Recruiting the Pacific

| June 2, 2024

Australia needs to develop more creative and bold recruitment and retention strategies for the Australian Defence Force.

The recruitment of foreigners into the ADF, particularly Pacific islanders, is one solution that commentators have proposed in an ‘on-again, off-again’ debate.

Based on our research, and our conversations with Pacific island country security officials, the creation of a ‘Pacific Battalion’ possibly offers the greatest benefit across the broadest set of criteria and is the preferred option among those officials.

Ultimately, there are many benefits to opening up pathways for Pacific islanders to serve in the ADF, with the clear caveat that any process to formally establish a program must be culturally and politically sensitive, be informed by detailed risk and impact assessment, and have strong monitoring and evaluation mechanisms in place.

In our ASPI report published today, ‘Regional security and Pacific partnerships: recruiting Pacific Islanders into the Australian Defence Force’, we explore three options:

  • direct recruiting from the Pacific region into the ADF;
  • closer integration and operation between existing Australian and PIC forces;
  • and a broader partnership model drawing on lessons from the US’s ‘compacts of free association’ and from the UK’s defence recruitment initiatives.

We’ve demonstrated that enhancing and deepening regional security mechanisms and cohesion is a necessary corollary to any solution focused on outcomes for the ADF. Although broadening the ADF recruitment scheme to directly recruit Pacific islanders would go some way towards addressing the ADF’s recruitment shortfalls, other options, such as the co-operative development of regional military forces, may be a better investment of time and money over the long run if it’s well planned and executed in genuine partnership and consultation with PICs.
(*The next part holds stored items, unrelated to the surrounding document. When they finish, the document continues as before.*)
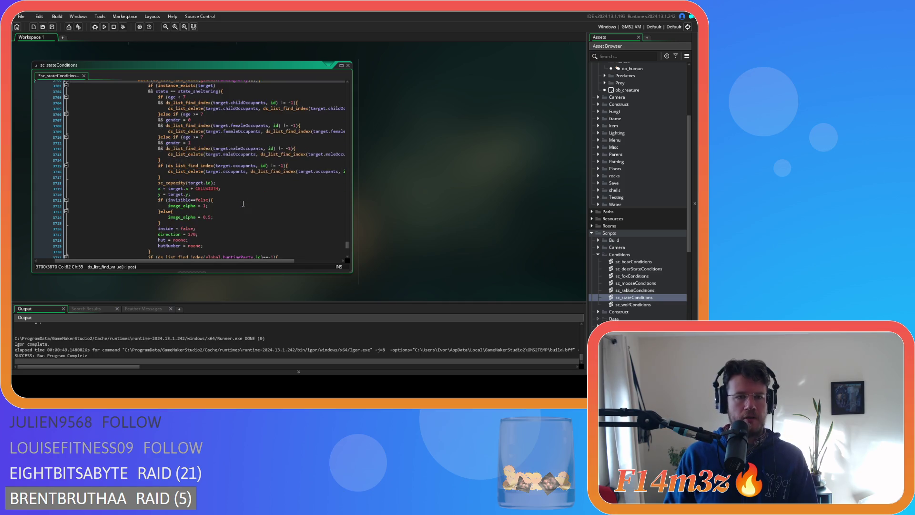
# - Scroll through the stalking branch and inspect its stealth = other.stealth assignment
pyautogui.moveTo(152, 239)
pyautogui.mouseDown()
pyautogui.moveTo(152, 83)
pyautogui.moveTo(148, 160)
pyautogui.mouseUp()
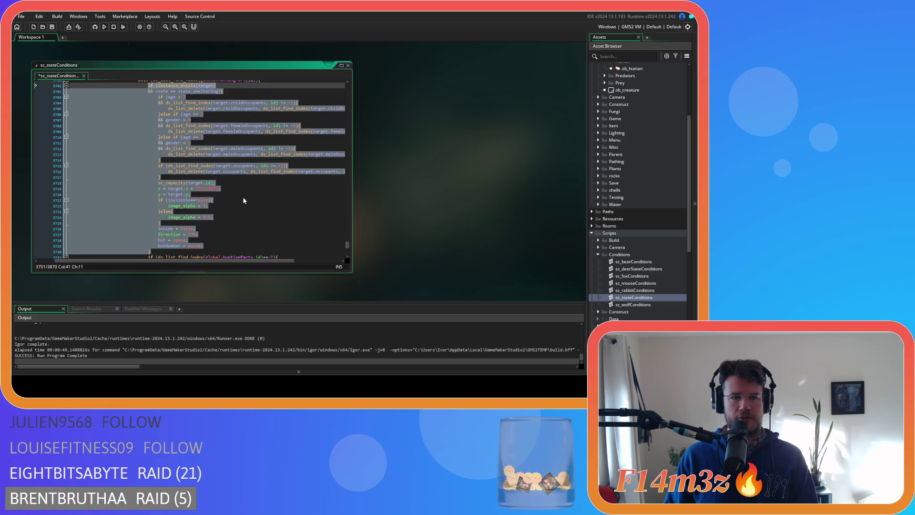
pyautogui.scroll(-8, 188, 207)
pyautogui.scroll(4, 270, 188)
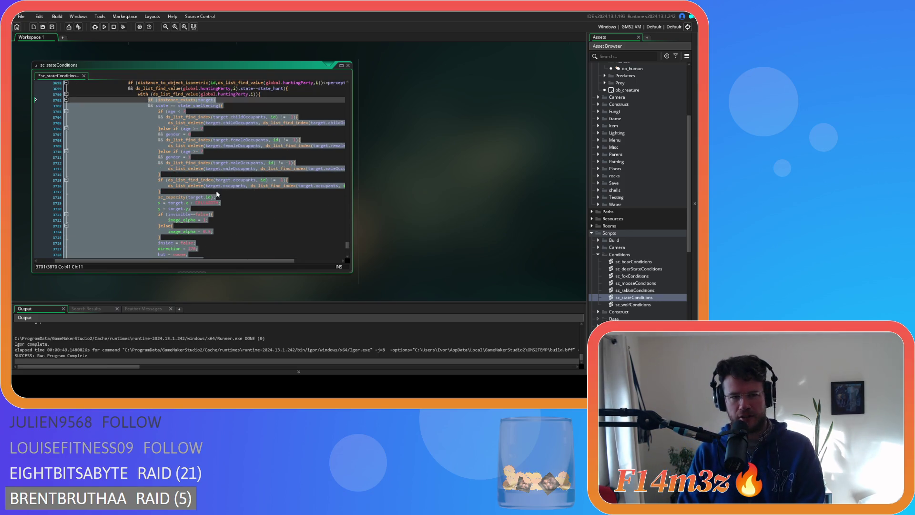
pyautogui.click(252, 220)
pyautogui.scroll(-4, 256, 230)
pyautogui.scroll(-2, 256, 230)
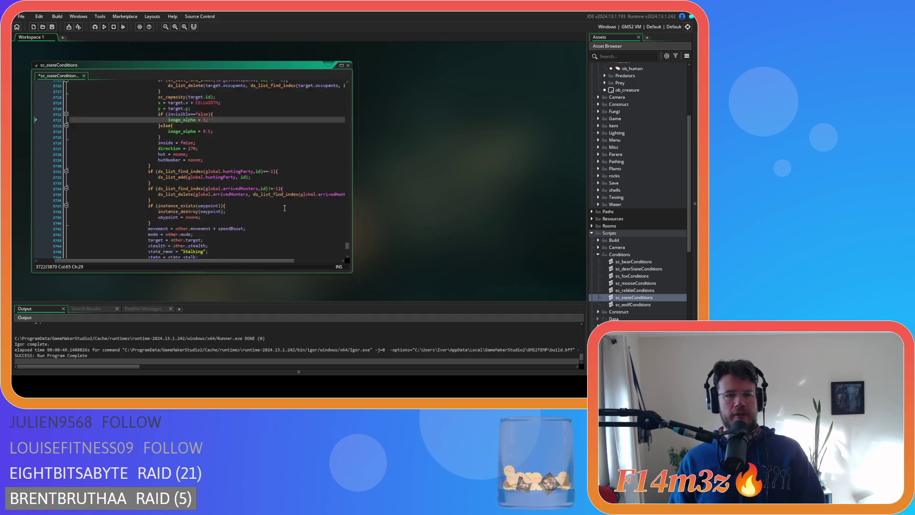
pyautogui.scroll(3, 238, 195)
pyautogui.scroll(4, 238, 195)
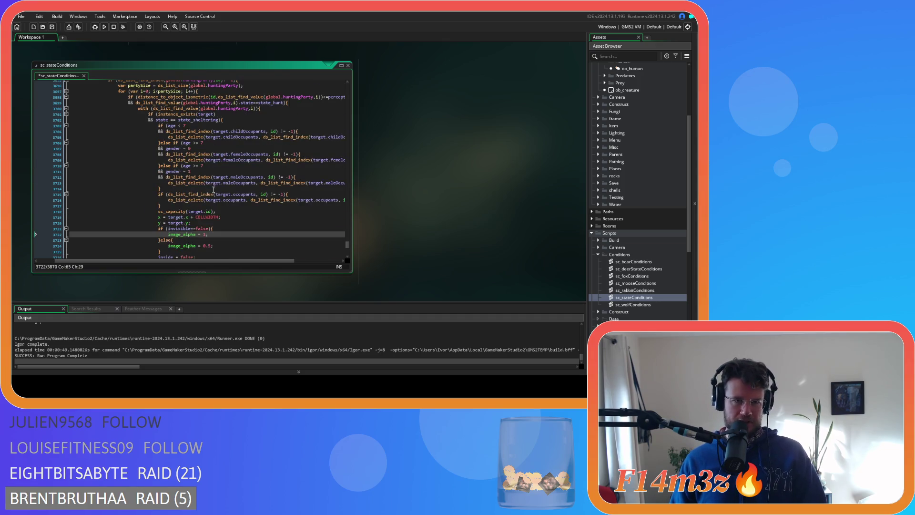
pyautogui.scroll(-6, 252, 197)
pyautogui.click(252, 198)
pyautogui.scroll(-4, 276, 208)
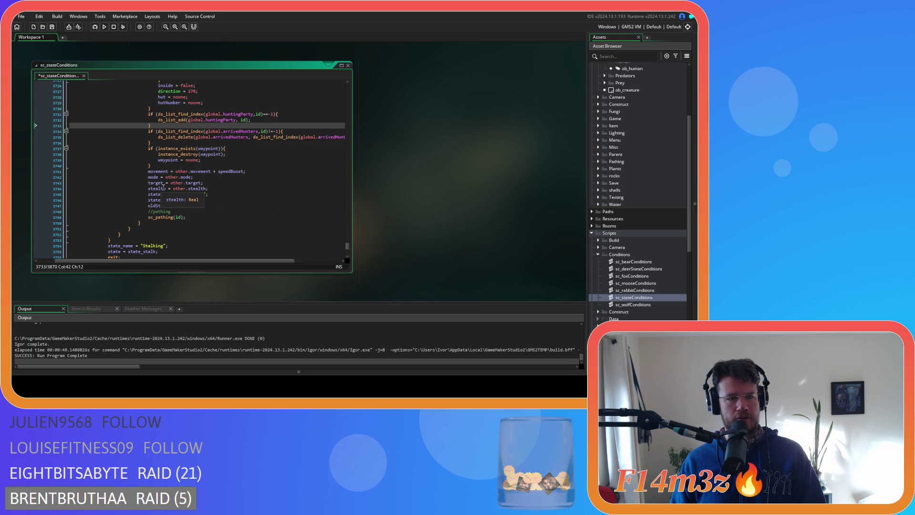
pyautogui.doubleClick(195, 189)
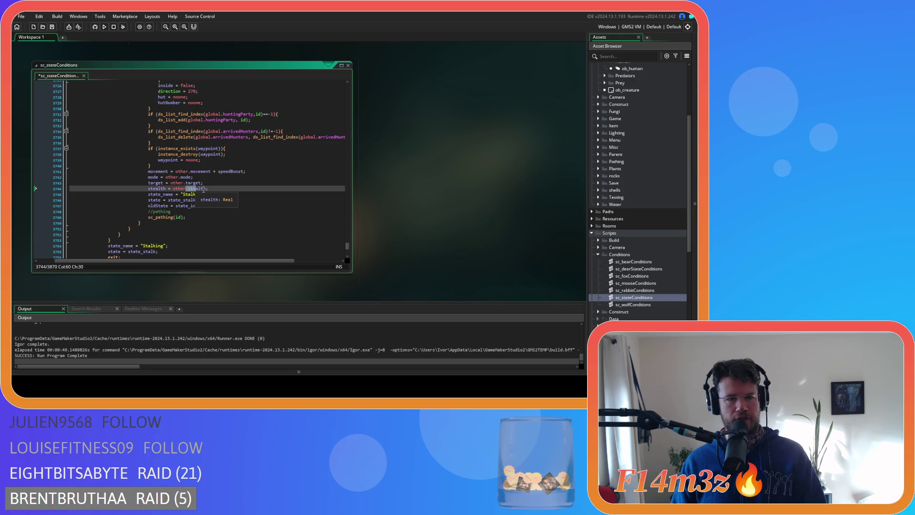
pyautogui.scroll(18, 203, 190)
pyautogui.scroll(-1, 173, 188)
# - Complete line 3694 as stealth = irandom(19)+1; paste it over line 3744's stealth line, and save
pyautogui.click(164, 202)
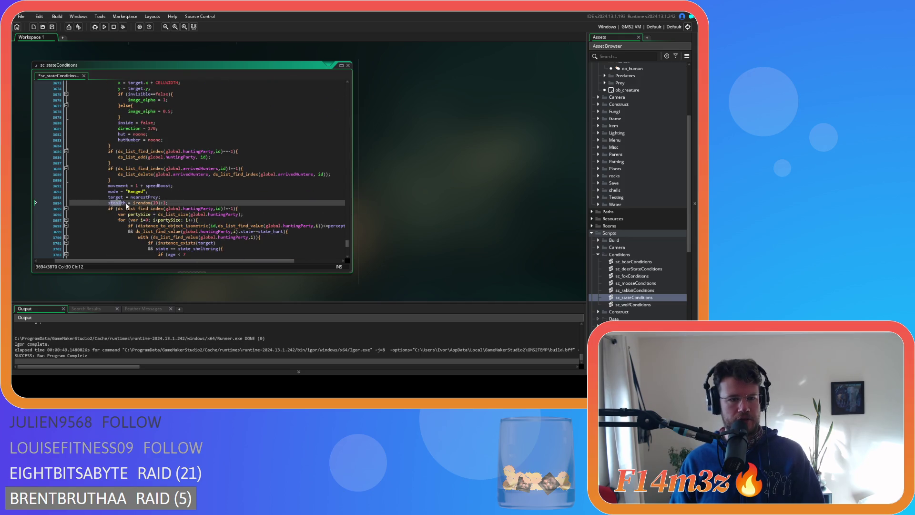
pyautogui.write('1')
pyautogui.click(168, 203)
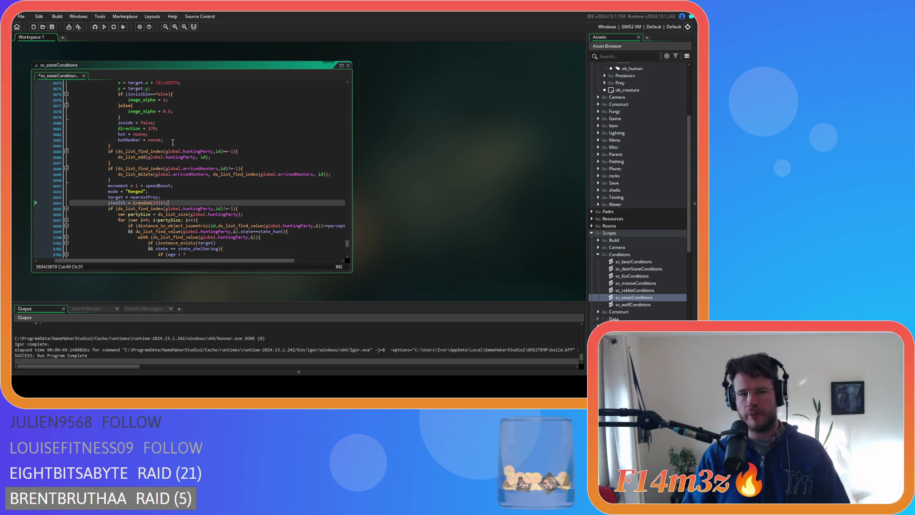
pyautogui.moveTo(169, 203); pyautogui.dragTo(107, 206)
pyautogui.press('ctrl+c')
pyautogui.scroll(-10, 191, 206)
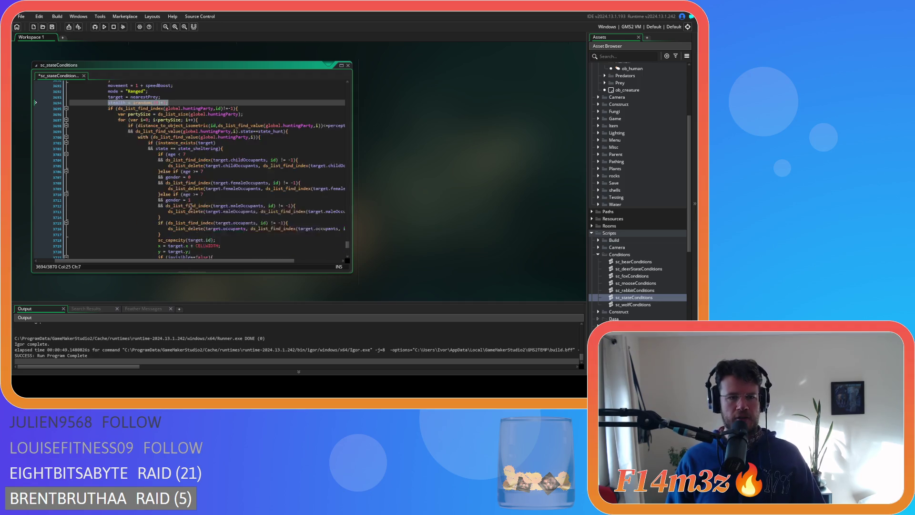
pyautogui.scroll(-2, 191, 207)
pyautogui.moveTo(213, 160); pyautogui.dragTo(148, 160)
pyautogui.press('ctrl+v')
pyautogui.press('ctrl+s')
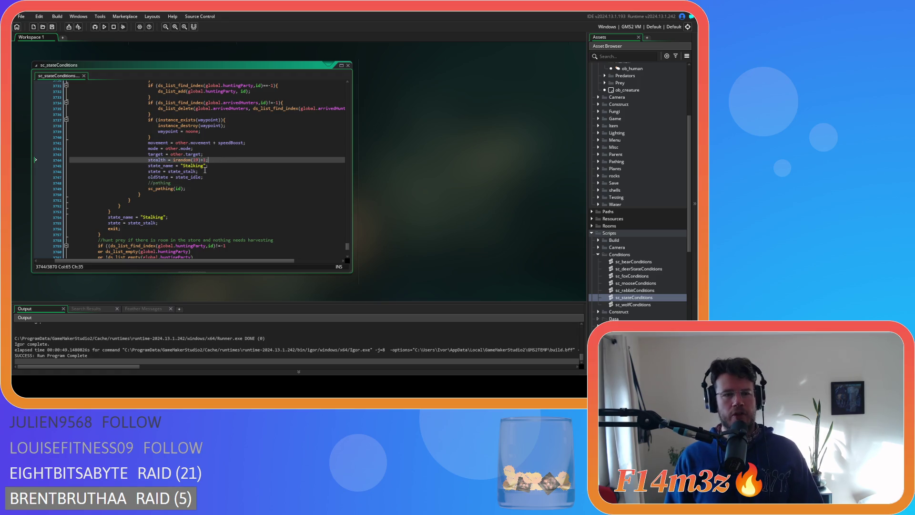
# - Review the edited stalking branch around the stealth and Stalking state-name lines
pyautogui.press('Up')
pyautogui.press('Down')
pyautogui.press('Down')
pyautogui.press('Up')
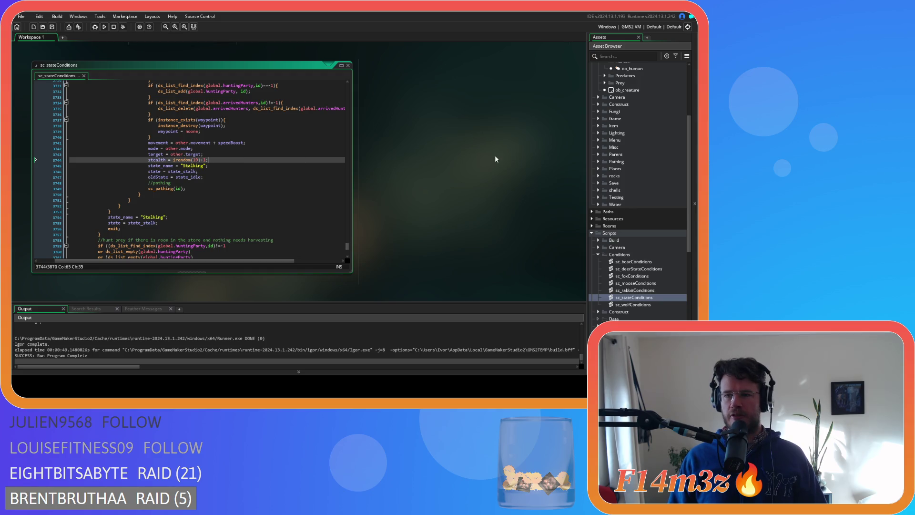
pyautogui.press('Down')
pyautogui.press('Down')
pyautogui.press('Up')
pyautogui.press('Up')
pyautogui.press('Up')
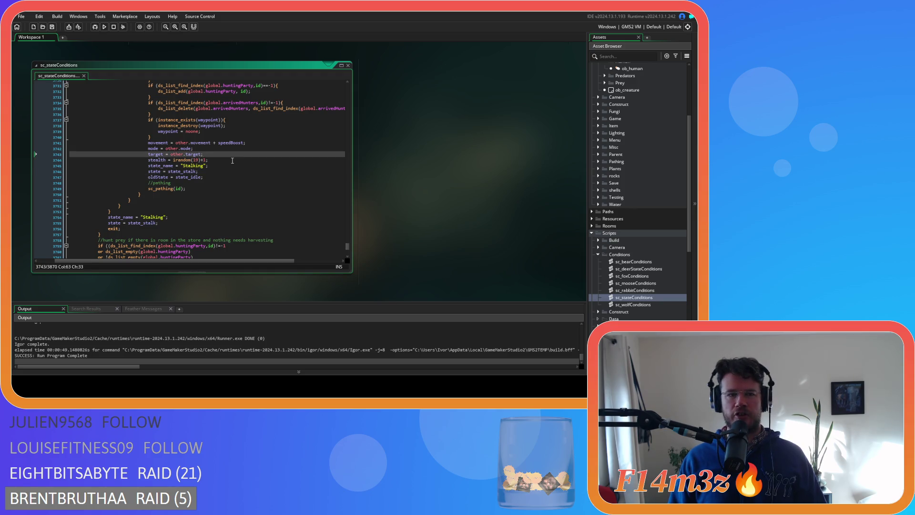
pyautogui.press('Down')
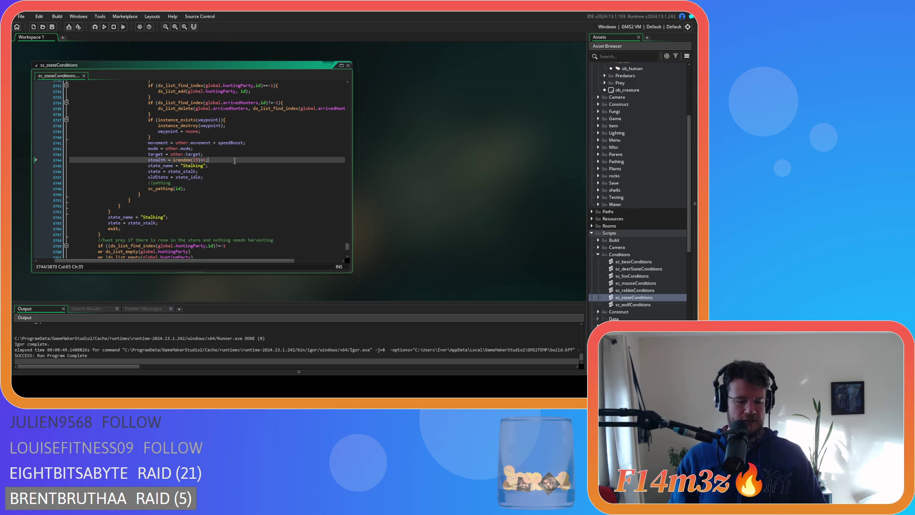
pyautogui.click(235, 166)
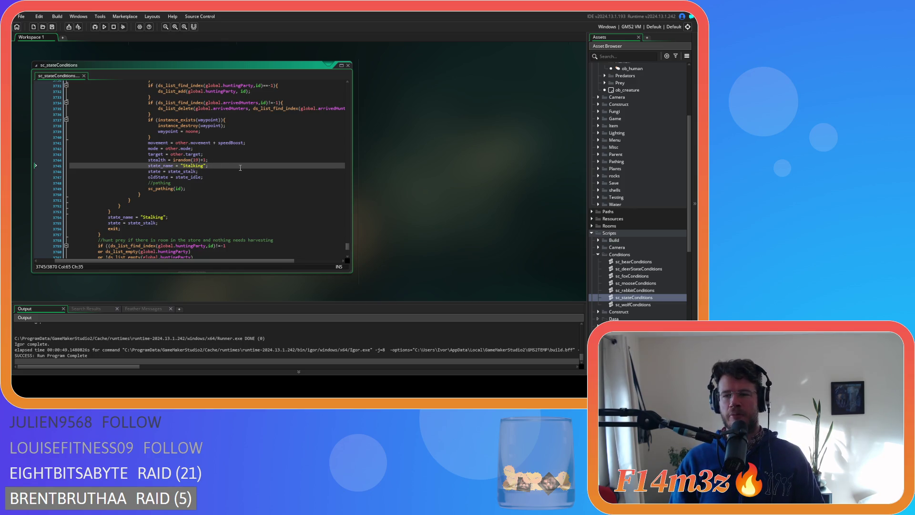
pyautogui.click(232, 170)
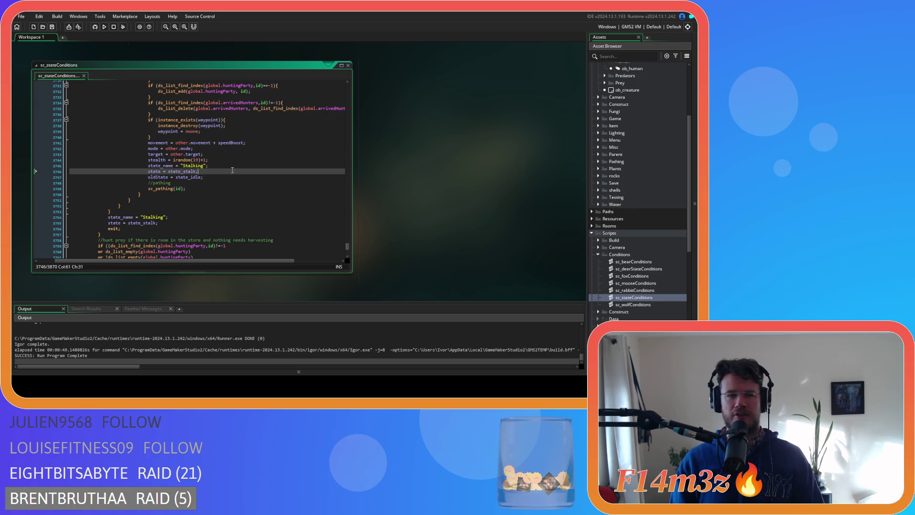
pyautogui.click(247, 166)
pyautogui.click(249, 161)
An initial ‘Pacific Battalion’ option could build and evolve over time, learning and implementing lessons through an effective monitoring and evaluation framework. That may prove a tremendously useful way for Australia and the region to coordinate and cooperate on regional security.

The security and stability of the South Pacific and Australia are deeply intertwined. Australian Government policies have, for more than a decade, consistently prioritised the Pacific for international engagement, including in defence, development and diplomacy.

The Australian Government’s ‘Pacific Step-up’, first announced in 2016, delivered a heightened level of effort by Canberra in the region, as did Australia’s strong support for the Pacific Islands Forum’s Boe Declaration. The Albanese government’s increased policy focus on the region, and on a coordinated, whole-of-government approach to the Pacific, demonstrates the centrality of our immediate region to the Australian Government’s strategic planning.

Australia’s 2023 Defence Strategic Review (DSR) outlined the need for innovative and bold approaches to recruitment and retention in the Australian Defence Force (ADF), which is seeking to grow by 30 percent by 2040 but is not yet hitting existing recruitment targets.

Budget figures released for 2023 show that ADF personnel numbers dropped by more than 1,300, or more than 2 percent of the total force. The Budget projections for 2024 to 2026 indicate that the government requires more than 6,000 additional personnel—in addition to replacing those lost through attrition in the next three years—to meet stated growth requirements.

In the context of a competitive recruitment environment in Australia, especially for skilled labour, that trend indicates that the Defence organisation will struggle to meet forecast requirements using existing recruitment options and will need to seek alternatives. This challenge of competition for talent and to retain skilled workers is not limited to defence, nor Australia. It is an economy wide issue, and global.

Obviously, such an initiative could help the ADF’s recruitment numbers, but, importantly, it could open up economic, skills and training opportunities for Pacific islanders.

It could also provide a powerful cultural and practical engagement opportunity for the ADF, while also providing Australia with avenues to help shape the region’s security environment in positive and culturally relevant ways. Such recruitment—especially if it involves bilateral agreements between governments— would also put Pacific Island governments in a unique position to inform Australia’s security assessments and contribute to shared outcomes.

Those outcomes could include enhanced regional interoperability, especially for humanitarian assistance and disaster relief (HADR) and supporting combined stability operations, and stronger two-way cultural and social engagement, bolstering familiarity and understanding between the ADF and Pacific Island countries (PICs).

There are, of course, arguments against such recruitment. For example, the recruitment of Pacific islanders to fight for Australia could be viewed by some as ‘colonialist’ in a region understandably sensitive to that history. But this concern could be addressed through PICs retaining agency through bilateral arrangements.

In addition, any scheme seeking to relocate workers to Australia could be seen as taking skills from a much smaller nation, and risking brain and skills drains. We look at these, and other, considerations in this report.

These policy options aren’t exhaustive but they are plausible and represent different approaches (which could be combined) to achieve outcomes related to ADF recruitment and retention as well as to improved regional collective security.

A critical consideration in developing these options was a two-way flow of benefit: from the Pacific to Australia and from Australia back to the region. For example, we recommend that, where possible, Pacific recruits receive focused training in HADR, which would help build sovereign PIC capabilities and facilitate the application of learned skills upon recruits’ return to their home countries.